◆ Exercise: Give again, word for word, each line below starting at the one that contains "1157,4 1136,50 1097,32" and ending at the one that contains "403,223 389,250 394,253".

Excerpts from a dataset:
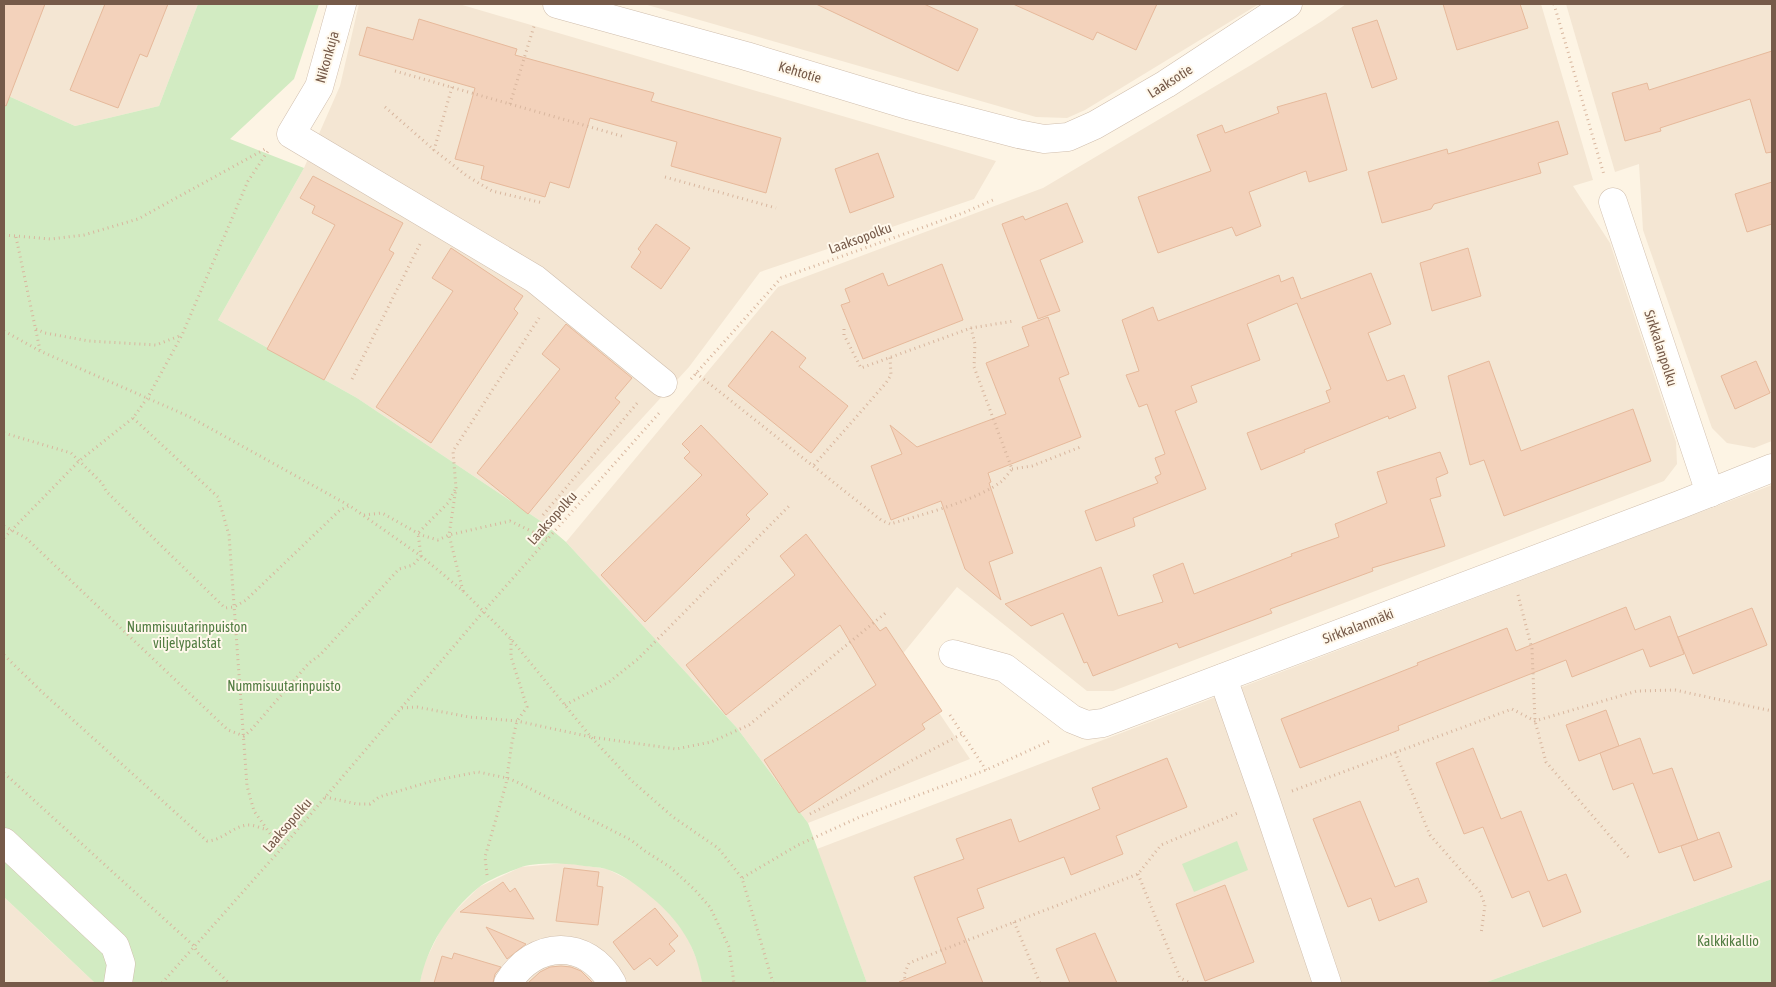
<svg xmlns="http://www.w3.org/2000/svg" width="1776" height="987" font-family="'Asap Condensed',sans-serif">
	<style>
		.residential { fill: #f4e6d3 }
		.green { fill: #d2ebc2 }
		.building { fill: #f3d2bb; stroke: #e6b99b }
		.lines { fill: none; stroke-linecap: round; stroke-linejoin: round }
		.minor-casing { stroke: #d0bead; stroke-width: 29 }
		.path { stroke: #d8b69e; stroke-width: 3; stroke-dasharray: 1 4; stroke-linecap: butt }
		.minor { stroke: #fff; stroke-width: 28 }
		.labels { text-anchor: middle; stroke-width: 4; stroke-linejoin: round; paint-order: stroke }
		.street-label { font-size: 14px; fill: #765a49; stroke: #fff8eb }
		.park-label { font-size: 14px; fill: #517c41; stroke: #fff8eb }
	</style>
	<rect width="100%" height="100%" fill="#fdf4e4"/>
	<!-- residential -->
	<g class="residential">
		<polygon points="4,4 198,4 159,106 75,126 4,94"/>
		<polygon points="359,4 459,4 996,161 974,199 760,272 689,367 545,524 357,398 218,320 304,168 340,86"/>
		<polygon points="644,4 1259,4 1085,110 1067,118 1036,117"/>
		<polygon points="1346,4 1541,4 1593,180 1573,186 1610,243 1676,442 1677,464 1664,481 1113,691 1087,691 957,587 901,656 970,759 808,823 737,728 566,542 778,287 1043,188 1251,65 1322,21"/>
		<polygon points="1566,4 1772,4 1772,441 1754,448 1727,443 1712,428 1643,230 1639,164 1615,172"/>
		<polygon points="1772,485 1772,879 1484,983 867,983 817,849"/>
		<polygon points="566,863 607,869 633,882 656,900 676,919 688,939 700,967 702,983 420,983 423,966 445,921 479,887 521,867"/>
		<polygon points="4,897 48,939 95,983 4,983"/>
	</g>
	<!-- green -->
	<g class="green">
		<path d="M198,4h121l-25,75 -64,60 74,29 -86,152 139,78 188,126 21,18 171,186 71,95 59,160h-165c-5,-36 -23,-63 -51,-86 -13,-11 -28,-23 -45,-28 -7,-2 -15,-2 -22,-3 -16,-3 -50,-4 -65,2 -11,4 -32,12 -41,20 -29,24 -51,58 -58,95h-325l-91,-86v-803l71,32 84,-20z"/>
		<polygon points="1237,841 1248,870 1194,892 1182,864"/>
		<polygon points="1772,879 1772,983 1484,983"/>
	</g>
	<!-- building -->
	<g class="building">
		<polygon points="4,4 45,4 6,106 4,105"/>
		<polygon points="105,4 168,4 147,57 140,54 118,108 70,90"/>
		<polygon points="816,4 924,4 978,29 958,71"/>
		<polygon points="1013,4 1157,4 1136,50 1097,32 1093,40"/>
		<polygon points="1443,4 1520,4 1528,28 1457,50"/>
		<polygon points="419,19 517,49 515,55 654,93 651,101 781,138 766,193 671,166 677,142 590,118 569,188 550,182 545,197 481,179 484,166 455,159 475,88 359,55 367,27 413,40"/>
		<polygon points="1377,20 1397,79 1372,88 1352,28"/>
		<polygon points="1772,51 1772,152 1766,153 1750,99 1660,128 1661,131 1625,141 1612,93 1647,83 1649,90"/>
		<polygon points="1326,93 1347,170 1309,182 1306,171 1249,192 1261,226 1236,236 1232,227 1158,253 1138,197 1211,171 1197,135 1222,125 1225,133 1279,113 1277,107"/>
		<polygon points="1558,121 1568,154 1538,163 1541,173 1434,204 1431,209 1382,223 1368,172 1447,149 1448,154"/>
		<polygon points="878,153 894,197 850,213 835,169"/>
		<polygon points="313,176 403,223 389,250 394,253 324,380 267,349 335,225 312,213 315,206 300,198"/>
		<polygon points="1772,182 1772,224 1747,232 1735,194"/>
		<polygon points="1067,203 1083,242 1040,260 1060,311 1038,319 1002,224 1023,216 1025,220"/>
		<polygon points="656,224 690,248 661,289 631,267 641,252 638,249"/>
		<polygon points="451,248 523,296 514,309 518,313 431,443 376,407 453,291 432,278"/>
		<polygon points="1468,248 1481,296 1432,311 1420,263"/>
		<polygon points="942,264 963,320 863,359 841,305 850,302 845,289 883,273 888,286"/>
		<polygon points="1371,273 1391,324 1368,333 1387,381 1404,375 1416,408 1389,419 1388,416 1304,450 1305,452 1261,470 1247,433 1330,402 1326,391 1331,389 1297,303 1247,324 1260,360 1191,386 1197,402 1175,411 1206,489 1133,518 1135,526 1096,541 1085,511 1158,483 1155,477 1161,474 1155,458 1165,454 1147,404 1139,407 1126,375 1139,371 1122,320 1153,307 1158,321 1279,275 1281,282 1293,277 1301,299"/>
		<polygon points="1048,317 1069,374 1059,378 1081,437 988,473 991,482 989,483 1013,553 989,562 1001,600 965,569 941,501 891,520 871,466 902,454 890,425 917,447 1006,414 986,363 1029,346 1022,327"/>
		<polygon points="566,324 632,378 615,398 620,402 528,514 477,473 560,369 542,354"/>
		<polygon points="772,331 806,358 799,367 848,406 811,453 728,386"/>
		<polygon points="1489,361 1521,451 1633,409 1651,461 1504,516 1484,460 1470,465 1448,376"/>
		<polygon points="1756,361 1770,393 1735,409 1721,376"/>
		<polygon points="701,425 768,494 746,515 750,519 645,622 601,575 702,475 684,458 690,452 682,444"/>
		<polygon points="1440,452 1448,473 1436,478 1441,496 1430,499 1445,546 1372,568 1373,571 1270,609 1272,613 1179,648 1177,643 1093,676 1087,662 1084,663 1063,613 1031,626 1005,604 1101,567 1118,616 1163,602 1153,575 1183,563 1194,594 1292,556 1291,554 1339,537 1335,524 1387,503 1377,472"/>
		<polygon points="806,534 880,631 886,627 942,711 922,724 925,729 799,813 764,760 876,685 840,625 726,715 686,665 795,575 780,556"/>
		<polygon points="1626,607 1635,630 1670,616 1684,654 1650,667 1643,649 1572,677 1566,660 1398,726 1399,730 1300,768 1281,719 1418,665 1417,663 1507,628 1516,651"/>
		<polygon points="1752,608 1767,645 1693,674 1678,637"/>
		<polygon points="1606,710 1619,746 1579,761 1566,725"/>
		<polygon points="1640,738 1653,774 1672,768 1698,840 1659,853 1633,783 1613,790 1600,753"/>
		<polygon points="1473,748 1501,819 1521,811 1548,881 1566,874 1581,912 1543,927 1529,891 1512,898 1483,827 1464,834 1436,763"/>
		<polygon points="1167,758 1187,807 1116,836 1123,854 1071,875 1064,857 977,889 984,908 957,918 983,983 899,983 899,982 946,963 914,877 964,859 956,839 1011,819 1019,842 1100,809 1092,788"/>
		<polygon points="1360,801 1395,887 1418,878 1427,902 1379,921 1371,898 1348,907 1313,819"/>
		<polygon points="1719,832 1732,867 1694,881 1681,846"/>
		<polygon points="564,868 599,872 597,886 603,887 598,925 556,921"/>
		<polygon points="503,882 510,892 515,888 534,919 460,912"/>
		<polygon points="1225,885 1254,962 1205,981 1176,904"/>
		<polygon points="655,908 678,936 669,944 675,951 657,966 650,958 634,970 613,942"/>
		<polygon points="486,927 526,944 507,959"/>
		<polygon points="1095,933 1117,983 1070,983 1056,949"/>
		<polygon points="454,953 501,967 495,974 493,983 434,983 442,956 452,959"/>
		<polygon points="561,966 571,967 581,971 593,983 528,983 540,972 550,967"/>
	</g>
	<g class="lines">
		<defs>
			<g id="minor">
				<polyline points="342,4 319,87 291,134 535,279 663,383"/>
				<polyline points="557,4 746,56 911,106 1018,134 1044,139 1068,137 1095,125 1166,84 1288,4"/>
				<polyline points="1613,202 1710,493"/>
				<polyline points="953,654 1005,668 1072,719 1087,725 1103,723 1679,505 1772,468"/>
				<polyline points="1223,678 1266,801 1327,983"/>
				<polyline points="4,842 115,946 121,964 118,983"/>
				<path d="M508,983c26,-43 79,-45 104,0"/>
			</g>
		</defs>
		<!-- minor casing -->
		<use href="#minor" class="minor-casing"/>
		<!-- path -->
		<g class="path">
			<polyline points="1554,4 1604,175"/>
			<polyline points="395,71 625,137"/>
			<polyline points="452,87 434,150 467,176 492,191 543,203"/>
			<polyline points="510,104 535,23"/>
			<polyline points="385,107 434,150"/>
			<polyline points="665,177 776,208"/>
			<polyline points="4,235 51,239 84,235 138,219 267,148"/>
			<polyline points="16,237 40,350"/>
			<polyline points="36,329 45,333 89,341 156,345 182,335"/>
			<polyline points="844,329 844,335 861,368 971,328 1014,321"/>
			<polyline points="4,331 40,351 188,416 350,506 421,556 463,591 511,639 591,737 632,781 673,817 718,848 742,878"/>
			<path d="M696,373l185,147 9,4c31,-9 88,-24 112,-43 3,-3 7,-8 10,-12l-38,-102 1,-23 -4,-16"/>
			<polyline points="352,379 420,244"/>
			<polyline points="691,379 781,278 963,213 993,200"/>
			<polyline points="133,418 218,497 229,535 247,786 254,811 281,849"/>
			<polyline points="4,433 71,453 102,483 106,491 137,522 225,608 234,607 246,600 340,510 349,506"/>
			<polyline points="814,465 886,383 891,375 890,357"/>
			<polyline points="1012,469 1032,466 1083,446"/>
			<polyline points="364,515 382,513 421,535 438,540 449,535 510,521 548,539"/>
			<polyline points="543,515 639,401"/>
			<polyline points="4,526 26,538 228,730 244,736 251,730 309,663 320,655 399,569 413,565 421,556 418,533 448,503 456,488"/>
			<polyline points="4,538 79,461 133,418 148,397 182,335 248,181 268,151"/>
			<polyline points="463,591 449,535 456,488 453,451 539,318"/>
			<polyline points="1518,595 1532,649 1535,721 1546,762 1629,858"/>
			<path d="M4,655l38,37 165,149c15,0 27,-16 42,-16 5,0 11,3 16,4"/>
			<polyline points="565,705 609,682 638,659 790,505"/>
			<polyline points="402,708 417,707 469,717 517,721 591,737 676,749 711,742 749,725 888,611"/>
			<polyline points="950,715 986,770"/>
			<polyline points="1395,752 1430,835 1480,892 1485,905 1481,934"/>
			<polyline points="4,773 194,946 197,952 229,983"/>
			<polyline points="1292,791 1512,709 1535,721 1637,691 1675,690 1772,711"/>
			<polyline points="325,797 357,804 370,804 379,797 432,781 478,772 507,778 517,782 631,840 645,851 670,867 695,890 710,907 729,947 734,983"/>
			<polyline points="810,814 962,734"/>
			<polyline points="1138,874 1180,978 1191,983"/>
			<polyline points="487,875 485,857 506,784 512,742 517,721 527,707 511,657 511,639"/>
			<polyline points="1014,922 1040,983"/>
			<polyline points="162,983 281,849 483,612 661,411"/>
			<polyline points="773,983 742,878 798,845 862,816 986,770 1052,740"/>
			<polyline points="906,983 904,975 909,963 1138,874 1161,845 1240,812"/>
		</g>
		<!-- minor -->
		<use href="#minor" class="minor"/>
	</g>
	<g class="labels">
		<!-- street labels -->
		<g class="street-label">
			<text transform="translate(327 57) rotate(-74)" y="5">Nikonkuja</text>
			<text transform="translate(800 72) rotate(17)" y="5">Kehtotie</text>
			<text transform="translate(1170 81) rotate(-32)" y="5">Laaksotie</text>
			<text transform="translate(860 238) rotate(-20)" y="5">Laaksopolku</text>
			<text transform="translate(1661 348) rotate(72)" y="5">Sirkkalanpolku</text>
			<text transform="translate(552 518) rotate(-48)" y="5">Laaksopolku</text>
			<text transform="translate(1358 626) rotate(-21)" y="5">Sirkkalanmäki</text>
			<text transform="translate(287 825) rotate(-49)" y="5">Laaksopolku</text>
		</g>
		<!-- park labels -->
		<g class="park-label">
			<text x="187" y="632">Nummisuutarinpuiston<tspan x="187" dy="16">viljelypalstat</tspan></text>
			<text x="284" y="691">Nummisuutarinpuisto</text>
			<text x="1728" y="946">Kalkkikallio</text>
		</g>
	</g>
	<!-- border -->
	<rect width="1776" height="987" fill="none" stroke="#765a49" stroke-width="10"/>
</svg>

◆ Task result:
		<polygon points="1013,4 1157,4 1136,50 1097,32 1093,40"/>
		<polygon points="1443,4 1520,4 1528,28 1457,50"/>
		<polygon points="419,19 517,49 515,55 654,93 651,101 781,138 766,193 671,166 677,142 590,118 569,188 550,182 545,197 481,179 484,166 455,159 475,88 359,55 367,27 413,40"/>
		<polygon points="1377,20 1397,79 1372,88 1352,28"/>
		<polygon points="1772,51 1772,152 1766,153 1750,99 1660,128 1661,131 1625,141 1612,93 1647,83 1649,90"/>
		<polygon points="1326,93 1347,170 1309,182 1306,171 1249,192 1261,226 1236,236 1232,227 1158,253 1138,197 1211,171 1197,135 1222,125 1225,133 1279,113 1277,107"/>
		<polygon points="1558,121 1568,154 1538,163 1541,173 1434,204 1431,209 1382,223 1368,172 1447,149 1448,154"/>
		<polygon points="878,153 894,197 850,213 835,169"/>
		<polygon points="313,176 403,223 389,250 394,253 324,380 267,349 335,225 312,213 315,206 300,198"/>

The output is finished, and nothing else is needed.